Drug discovery is very costly and has a high rate of failure,” he explains. “It takes time to develop drugs. When chemists design a molecule, and test it in the lab, there is a lot of trial and error, which is of course very expensive… That’s why it’s become harder for the pharmaceutical industry to keep pipelines growing. 

“There are two technologies that will transform the pharmaceutical industry. One is the new wave of computing technology and the second is robotics and automation. The computational part is our current focus at Qulab. With drug design, you want to be able to accurately simulate biological and biochemical system; to simulate a bunch of molecules on the computer. And if you can more accurately mimic that system on a computer, of course you have a better chance of finding the right design. Quantum computers will make that design more accurate.”

Shabani is reluctant to share much information on the company’s current projects. He does tell me that two of them are focused on oncology, while another involves using AI in molecular design. But the broader point, he says, is that specific projects aren’t what matters when considering the impact quantum computing will have on the pharmaceutical industry.
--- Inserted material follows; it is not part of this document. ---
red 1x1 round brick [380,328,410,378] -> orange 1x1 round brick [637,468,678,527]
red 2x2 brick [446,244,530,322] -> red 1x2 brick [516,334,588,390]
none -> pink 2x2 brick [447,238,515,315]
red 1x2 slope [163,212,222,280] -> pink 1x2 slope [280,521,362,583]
“It’s not a solution for a specific disease,” he says. “It’s going to be a one-time, serious impact for all diseases. The platform we’re developing is dual-purpose; it’s not designed for a particular target.”
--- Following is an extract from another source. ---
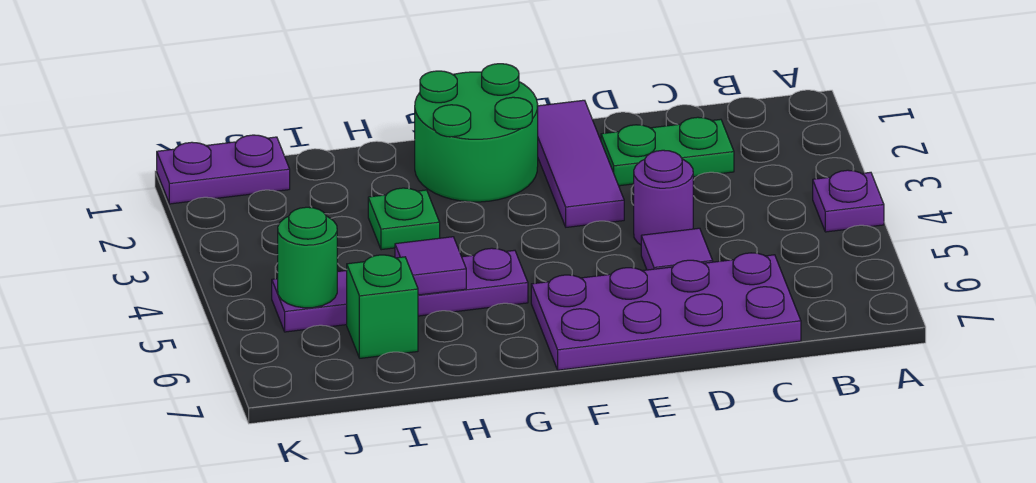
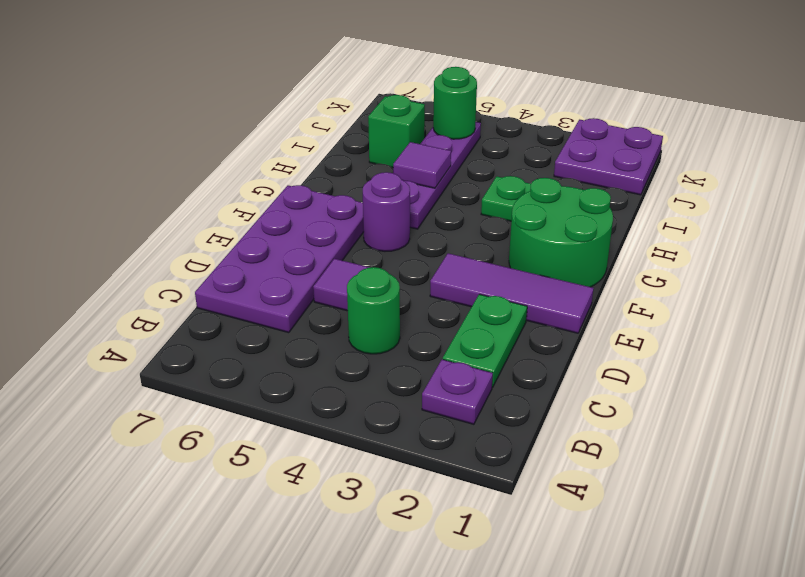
purple 1x1 plate [813,170,884,232] -> purple 1x1 plate moved to [422,359,493,424]
none -> green 1x1 round brick [347,267,400,354]
purple 1x1 round brick [634,150,693,245] -> purple 1x1 round brick moved to [363,172,410,251]
purple 1x2 plate [157,135,290,204] -> purple 2x2 plate [554,118,663,195]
R&D costs in the pharmaceutical industry are a big part of the justification pharma companies employ to explain expensive medicines and drug patents. To take them at their word, the logical result of reduced R&D costs would be both cheaper drugs and an incentive to create more novel treatments. Quantum computing is often touted as one of the pivotal near-future technologies that could usher in this new age of expanded and more affordable care, but Shabani is wary of the hype. Quantum computing is not a simple panacea, and it’s still unclear which - if any - of the different prototype architectures will be reliably available to companies like Qulab any time soon.

“There’s a lot of hype around the subject of quantum computing. There are a lot of misunderstandings and misinformation. But on our side, we do our best to educate both our investors and our partners about the potential… For the sort of tasks that are relevant to our business we need a machine with about 300 to 1000 qubits. That’s the size where we can start doing our first quantum experiments. It’s hard to put a timeline to that; it’s a complicated technology. There are three different technologies that different groups are working on: superconducting circuits, photonics and trapped ions. All of them have their own different challenges in terms of scalability. It’s a technology in development and we’re still at the experimentation stage.”
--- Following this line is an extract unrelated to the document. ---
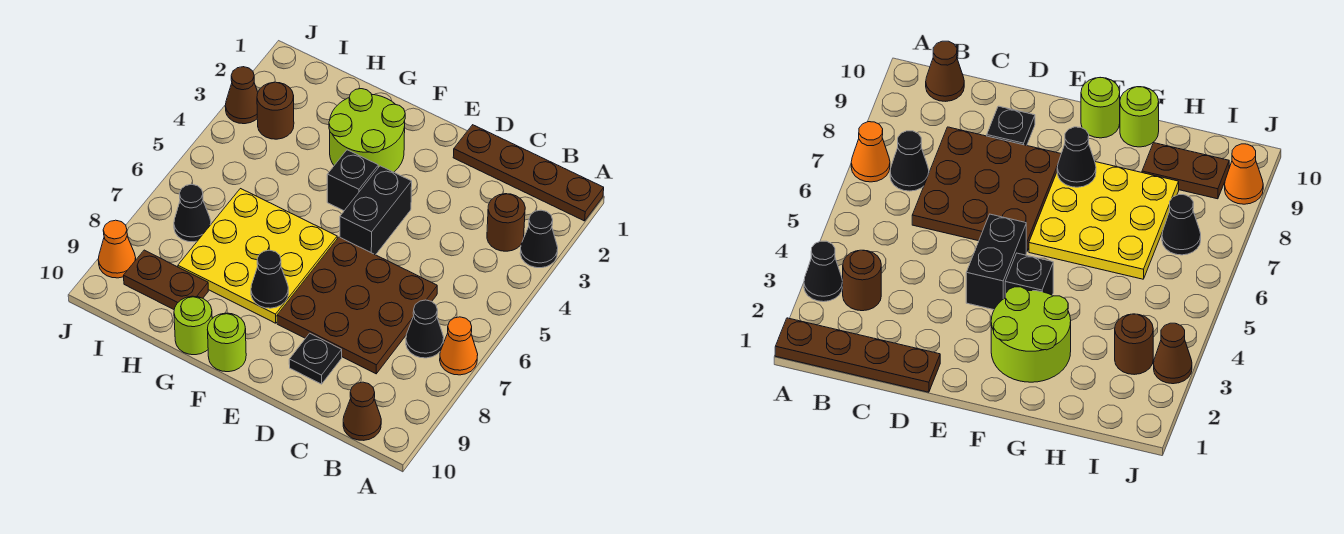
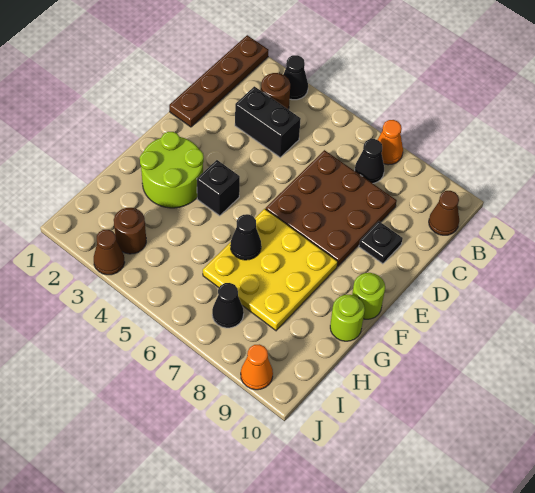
black 1x2 brick [340,166,412,255] -> black 1x2 brick moved to [235,86,301,157]
black 1x1 cone [251,250,288,308] -> black 1x1 cone moved to [231,214,261,260]
brown 1x2 plate [124,250,208,309] -> none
The upside of this situation is the driving force of the big pharma companies. Pharmaceutical giants want quantum computing and the drug design platforms that run on them to work, with the result that companies like Qulab can enjoy a degree of relative job security. So long as your science is good, Shabani says, big pharma will be there to work with you.

“It’s kind of a collaborative industry,” he says. “We are already working with pharma companies who leverage our platform. Big pharma likes working with smaller companies like us… We perform our tests, and then the bigger companies buy the license from us. They support and invest in the smaller companies… They are seeking and encouraging new technologies. 

“That’s the core of the whole industry. It might be the only industry I know where your business is successful if the science that you’re doing is good. The better your science, the better you do. There’s not an emphasis on marketing this or that product - you need to find a drug that you can show cures patients. When you show that, the market is always there.”